There is one other way - you can sign out of connection pooling by setting agent on request to false. Many libs do this. I’ll explain later why this is bad idea (in high traffic scenarios, otherwise it doesn’t hurt).

Warning! Agent will work differently in node 0.12 and above (see this issue). This will work properly in more situations, but default is still not ideal and some problems may still occur, but less often.

The result

The result of increasing the maxSockets - instead of ECONNRESET there is now EADDRINUSE as error and the CPU usage have increased (making a secure socket is costly).

Looking for solution - second try

Why EADDRINUSE happens? After short research I understood it means there is no available port for outbound connections. What? No available ephemeral ports?! There are thousands of them and I’m not making that many connections from one VM, so why I hit the limit? Welcome to TIME_WAIT hell.

I won’t explain here what TIME_WAIT is. There is a great article explaining it fully. What is important that socket port closed properly by server (I made a connection and I closed it on my end) will wait 4 minutes and cannot be reused (to connect to the same server). In fully controlled VM you can lower the time to say 1 minute and also increase the pool of ephemeral ports. None of those tricks are possible in Windows Azure Web Sites. So what to do?

To library creators: never sign out off connection pool without option to change it because in high traffic scenario I have to patch your code because of TCP TIME_WAIT state!

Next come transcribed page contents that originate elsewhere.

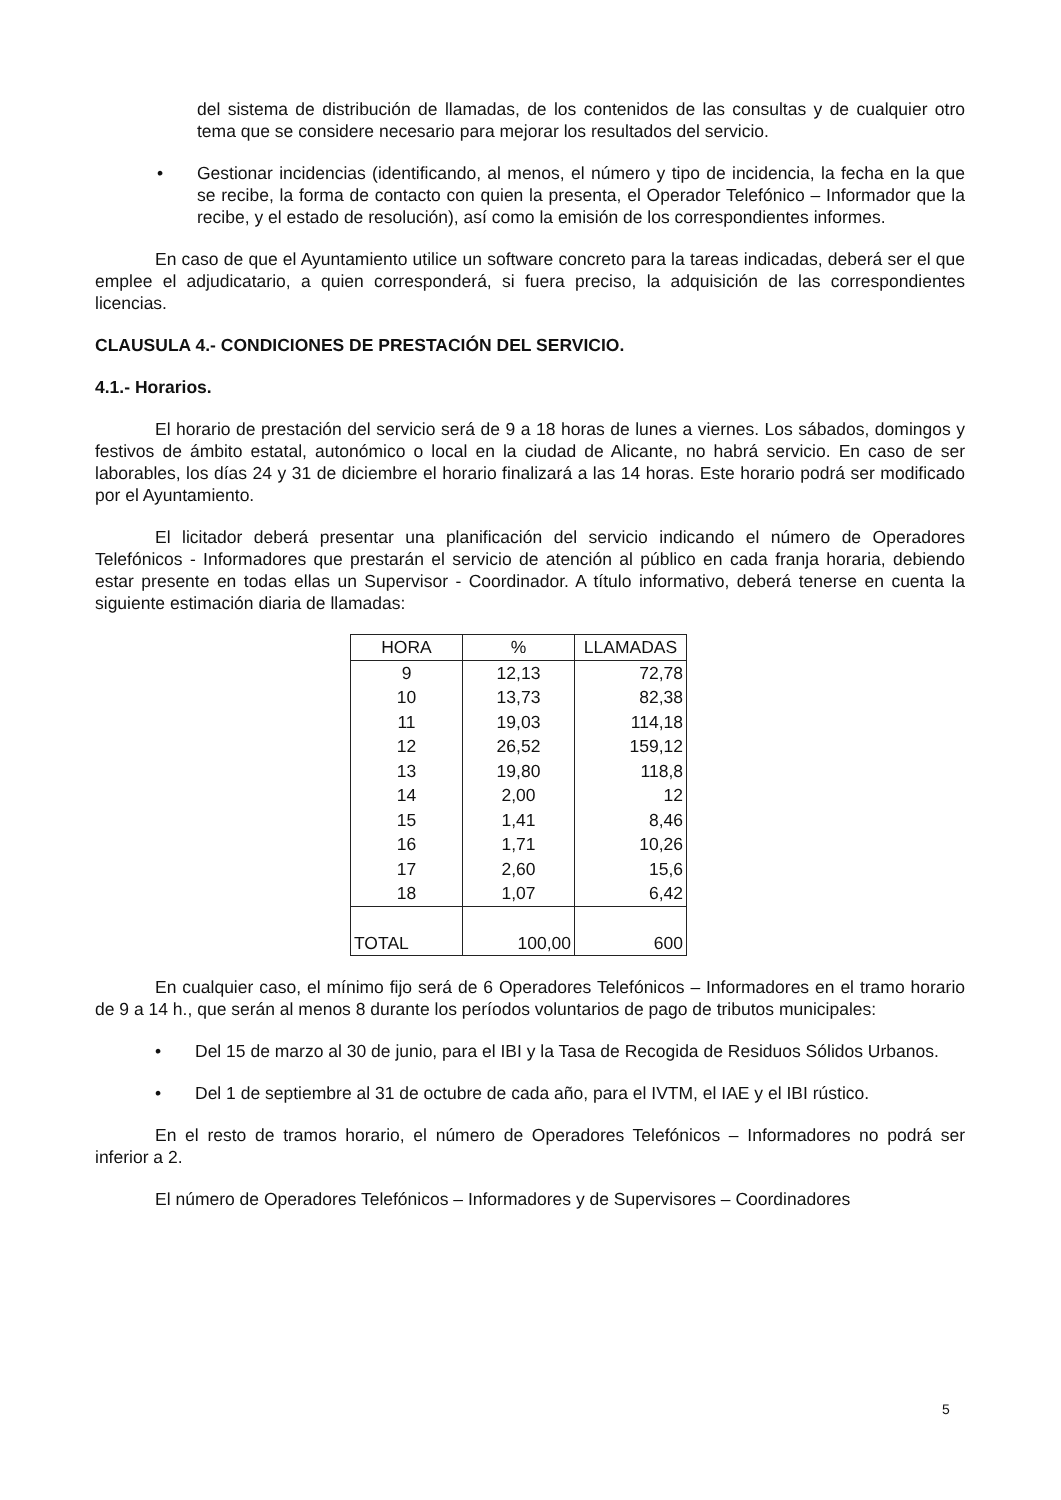del sistema de distribución de llamadas, de los contenidos de las consultas y de cualquier otro tema que se considere necesario para mejorar los resultados del servicio.
• Gestionar incidencias (identificando, al menos, el número y tipo de incidencia, la fecha en la que se recibe, la forma de contacto con quien la presenta, el Operador Telefónico – Informador que la recibe, y el estado de resolución), así como la emisión de los correspondientes informes.
En caso de que el Ayuntamiento utilice un software concreto para la tareas indicadas, deberá ser el que emplee el adjudicatario, a quien corresponderá, si fuera preciso, la adquisición de las correspondientes licencias.
CLAUSULA 4.- CONDICIONES DE PRESTACIÓN DEL SERVICIO.
4.1.- Horarios.
El horario de prestación del servicio será de 9 a 18 horas de lunes a viernes. Los sábados, domingos y festivos de ámbito estatal, autonómico o local en la ciudad de Alicante, no habrá servicio. En caso de ser laborables, los días 24 y 31 de diciembre el horario finalizará a las 14 horas. Este horario podrá ser modificado por el Ayuntamiento.
El licitador deberá presentar una planificación del servicio indicando el número de Operadores Telefónicos - Informadores que prestarán el servicio de atención al público en cada franja horaria, debiendo estar presente en todas ellas un Supervisor - Coordinador. A título informativo, deberá tenerse en cuenta la siguiente estimación diaria de llamadas:
| HORA | % | LLAMADAS |
| --- | --- | --- |
| 9 | 12,13 | 72,78 |
| 10 | 13,73 | 82,38 |
| 11 | 19,03 | 114,18 |
| 12 | 26,52 | 159,12 |
| 13 | 19,80 | 118,8 |
| 14 | 2,00 | 12 |
| 15 | 1,41 | 8,46 |
| 16 | 1,71 | 10,26 |
| 17 | 2,60 | 15,6 |
| 18 | 1,07 | 6,42 |
| TOTAL | 100,00 | 600 |
En cualquier caso, el mínimo fijo será de 6 Operadores Telefónicos – Informadores en el tramo horario de 9 a 14 h., que serán al menos 8 durante los períodos voluntarios de pago de tributos municipales:
• Del 15 de marzo al 30 de junio, para el IBI y la Tasa de Recogida de Residuos Sólidos Urbanos.
• Del 1 de septiembre al 31 de octubre de cada año, para el IVTM, el IAE y el IBI rústico.
En el resto de tramos horario, el número de Operadores Telefónicos – Informadores no podrá ser inferior a 2.
El número de Operadores Telefónicos – Informadores y de Supervisores – Coordinadores
5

We have to use connection pool. It means we may get ECONNRESET errors, but why they happen so often? Because load balancers do not like long running idle connections and because they do not want to have the TIME_WAIT issue (as the closing side), they close connection abnormally. Windows Azure load balancer does this after 60 seconds of inactivity.

The maxSockets dilemma

So we know we want to have a connection pool and we have to handle ECONNRESET errors (it is best to create new socket and retry the request and then move free socket to pool). But how to set maxSockets value properly? Setting it to infitinty may seems right, but in Web Sites one VM may run many sites, so it is best to set the limit. It cannot be too low too, as we once again get the socket throttling.

The best solution in Web Sites seems to have sockets automatically close when idle for 55 seconds (to maximally limit ECONNRESET issue and to free ephemeral ports if they are not needed) and set max sockets limit to 500 or similar high value (but not extremely high, so throttle may still occur, but now as safety element). Of course set maxSockets to lover value if upstream server is not able to handle such load (Azure Table Storage can do several thousands).

My recommendations

Below points are true for 0.8 and 0.10 versions of node.js. Except ECONNRESET errors (and maybe idle time based closing), they won’t be needed in 0.12 and above. Take a look at maxFreeSockets value in new Agent.

  1. If you write your own library, do not turn off connection pooling. Allow to set custom Agent or at least use the global one (default behaviour).
  2. Retry request on ECONNRESET errors if needed. It is best to use some generic module for it.
  3. Limit connection idle time to 55 seconds (especially in Windows Azure Web Sites). This means using your own Agent.
  4. Set maxSockets to high (but not too high) value as a safety limit.